## Start

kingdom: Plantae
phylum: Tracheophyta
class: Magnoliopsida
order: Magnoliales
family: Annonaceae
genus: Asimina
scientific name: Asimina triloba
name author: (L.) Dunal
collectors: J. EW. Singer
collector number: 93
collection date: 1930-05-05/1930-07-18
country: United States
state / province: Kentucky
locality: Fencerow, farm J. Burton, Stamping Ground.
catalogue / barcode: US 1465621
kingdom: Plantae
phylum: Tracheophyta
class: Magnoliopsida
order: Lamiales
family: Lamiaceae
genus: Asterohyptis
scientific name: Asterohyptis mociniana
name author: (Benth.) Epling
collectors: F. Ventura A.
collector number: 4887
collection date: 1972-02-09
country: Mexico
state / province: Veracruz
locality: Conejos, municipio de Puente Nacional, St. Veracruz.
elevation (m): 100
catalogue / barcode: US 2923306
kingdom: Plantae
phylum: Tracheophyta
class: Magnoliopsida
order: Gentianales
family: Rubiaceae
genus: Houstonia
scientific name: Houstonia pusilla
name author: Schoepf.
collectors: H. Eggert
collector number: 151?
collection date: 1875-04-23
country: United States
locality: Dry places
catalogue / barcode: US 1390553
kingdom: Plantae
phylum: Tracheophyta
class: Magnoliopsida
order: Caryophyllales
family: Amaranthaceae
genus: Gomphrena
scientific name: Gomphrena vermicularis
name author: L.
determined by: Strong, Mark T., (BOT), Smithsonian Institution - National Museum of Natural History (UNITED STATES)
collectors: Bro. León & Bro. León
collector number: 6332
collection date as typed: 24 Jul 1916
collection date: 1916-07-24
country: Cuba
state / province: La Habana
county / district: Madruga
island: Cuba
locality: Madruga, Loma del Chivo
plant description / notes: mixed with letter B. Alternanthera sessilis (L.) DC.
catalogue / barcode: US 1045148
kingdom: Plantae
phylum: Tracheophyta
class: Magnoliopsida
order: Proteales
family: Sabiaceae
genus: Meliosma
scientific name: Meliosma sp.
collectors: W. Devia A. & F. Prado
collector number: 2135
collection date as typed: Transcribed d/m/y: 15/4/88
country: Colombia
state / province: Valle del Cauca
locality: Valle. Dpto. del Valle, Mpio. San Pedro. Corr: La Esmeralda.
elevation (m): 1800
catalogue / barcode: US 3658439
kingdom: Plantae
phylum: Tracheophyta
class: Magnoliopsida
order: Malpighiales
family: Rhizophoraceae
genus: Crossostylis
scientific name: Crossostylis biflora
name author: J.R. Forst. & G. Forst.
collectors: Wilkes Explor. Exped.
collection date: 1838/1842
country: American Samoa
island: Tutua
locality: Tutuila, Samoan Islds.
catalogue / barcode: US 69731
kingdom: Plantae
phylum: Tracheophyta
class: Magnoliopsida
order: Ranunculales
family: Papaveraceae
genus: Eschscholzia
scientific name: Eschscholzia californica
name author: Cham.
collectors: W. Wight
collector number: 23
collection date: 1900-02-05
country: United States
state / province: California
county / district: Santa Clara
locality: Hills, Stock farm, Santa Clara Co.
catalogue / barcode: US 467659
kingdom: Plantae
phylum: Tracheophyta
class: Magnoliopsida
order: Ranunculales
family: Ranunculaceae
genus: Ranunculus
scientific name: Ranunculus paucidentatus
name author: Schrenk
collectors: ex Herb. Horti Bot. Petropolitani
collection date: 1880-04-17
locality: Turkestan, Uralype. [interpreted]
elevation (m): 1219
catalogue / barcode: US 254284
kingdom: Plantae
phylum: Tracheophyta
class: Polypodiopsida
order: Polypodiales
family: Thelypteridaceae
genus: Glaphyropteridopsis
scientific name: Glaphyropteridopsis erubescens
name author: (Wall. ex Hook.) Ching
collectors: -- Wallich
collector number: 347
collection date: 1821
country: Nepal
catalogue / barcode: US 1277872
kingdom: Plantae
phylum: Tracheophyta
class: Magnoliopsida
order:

## End

> _Objective_: Rewrite the data starting at the line that contains "collection date: 1900-02-05" and continuing through the last line, replacing "catalogue" with "catalog" and leaving everything else unchanged.

> _Response to the exercise_:
collection date: 1900-02-05
country: United States
state / province: California
county / district: Santa Clara
locality: Hills, Stock farm, Santa Clara Co.
catalog / barcode: US 467659
kingdom: Plantae
phylum: Tracheophyta
class: Magnoliopsida
order: Ranunculales
family: Ranunculaceae
genus: Ranunculus
scientific name: Ranunculus paucidentatus
name author: Schrenk
collectors: ex Herb. Horti Bot. Petropolitani
collection date: 1880-04-17
locality: Turkestan, Uralype. [interpreted]
elevation (m): 1219
catalog / barcode: US 254284
kingdom: Plantae
phylum: Tracheophyta
class: Polypodiopsida
order: Polypodiales
family: Thelypteridaceae
genus: Glaphyropteridopsis
scientific name: Glaphyropteridopsis erubescens
name author: (Wall. ex Hook.) Ching
collectors: -- Wallich
collector number: 347
collection date: 1821
country: Nepal
catalog / barcode: US 1277872
kingdom: Plantae
phylum: Tracheophyta
class: Magnoliopsida
order:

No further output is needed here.